Sustrans Cymru has backed up yesterday’s report of a study published in the British Journal of Sports Medicine that regular exercise can help combat the common cold, highlighting its own findings that sickness absence rates among staff and students at the University of Wales Institute, Cardiff (UWIC) have fallen due to an increased uptake of active travel options.
UWIC has 10,000 students and 1,360 staff based at four campuses around the Welsh capital and has been actively promoting walking and cycling as well as public transport as ways to get around, with one result being a “significant” decline in sickness absence rates.
Stuart Scott, Chair of the Workplace Health and Well-being Promotion Group, said: “Over the past few years, UWIC staff have been encouraged to participate in a number of initiatives which promote green travel and healthy lifestyles. Since starting initiatives like the Bike and Walk to Work weeks in 2007, we have seen a significant reduction in sickness absence rates across the university, suggesting that the implementation of such initiatives can and is having a positive impact upon both the University and the staff that work within it.”
Since 1997, UWIC has rolled out a number of initiatives aimed at getting staff and students to use active travel options, such as travel planning, the introduction of local bus services serving campuses, launching the UWIC rider bus pass, a staff cycle purchase scheme, bike breakfasts, cycle safety sessions, bike pools and better facilities on campus for cycles.
Tomorrow, Sustrans Cymru will use UWIC as a case study at the Green Exercise conference at Cardiff’s City Hall in Cardiff, which will include a keynote presentation by Health Minister Edwina Hart. The event, which will also see academics discussing the benefits of green exercise, will also show that initiatives such as those undertaken at UWIC “are a cost-effective and pre-emptive approach to maintaining a healthy population in Wales.”
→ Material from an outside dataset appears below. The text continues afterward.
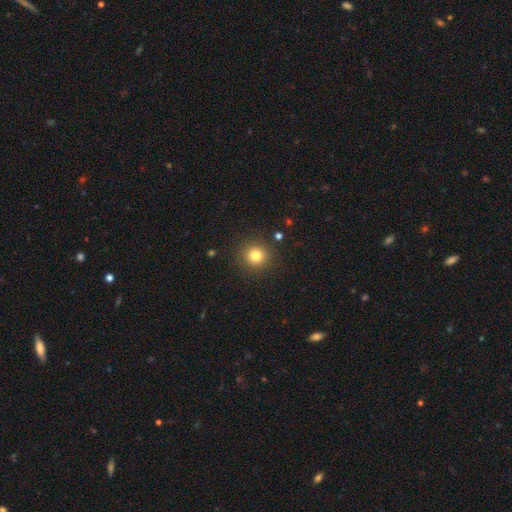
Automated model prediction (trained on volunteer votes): Smooth or featured: smooth — 80% (star or artifact — 13%)
How rounded: round — 93% (in between — 6%)
Merging: none — 90% (minor disturbance — 6%)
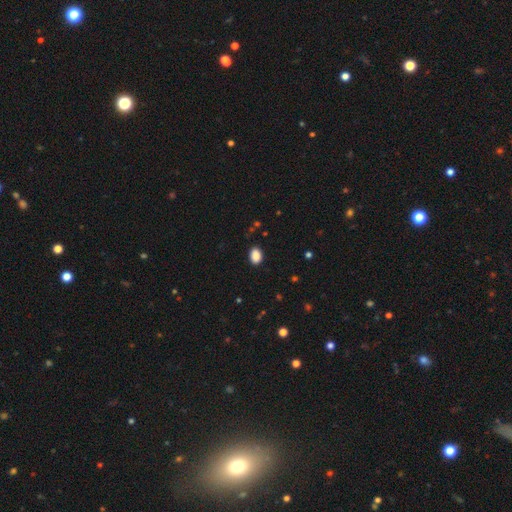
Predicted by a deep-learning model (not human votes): This appears to be a smooth galaxy with no disk features (89%) that is in between round and cigar-shaped (81%). Merging: none (88%).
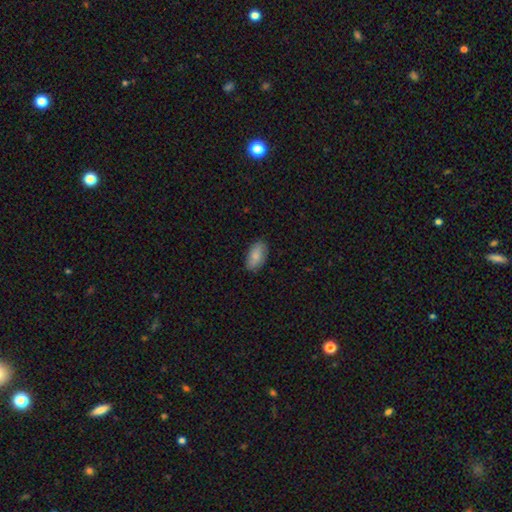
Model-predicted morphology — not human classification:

Georgina Harper , Sustrans Cymru’s Active Travel Programme Manager, commented: “Investment in walking and cycling is cost effective and is an investment in health, the environment, the population and the economy. Walking and cycling can be a natural choice for local travel and a way we can exercise as part of our everyday lifestyles, and UWIC is a great example of how helping people make simple changes to their everyday journeys can have much wider positive results.”
The conference has been organised by the Green Exercise Partnership, comprising three Welsh NGOs, BTCV, Groundwork Wales and led by Sustrans Cymru, and is funded by the Welsh Assembly Government.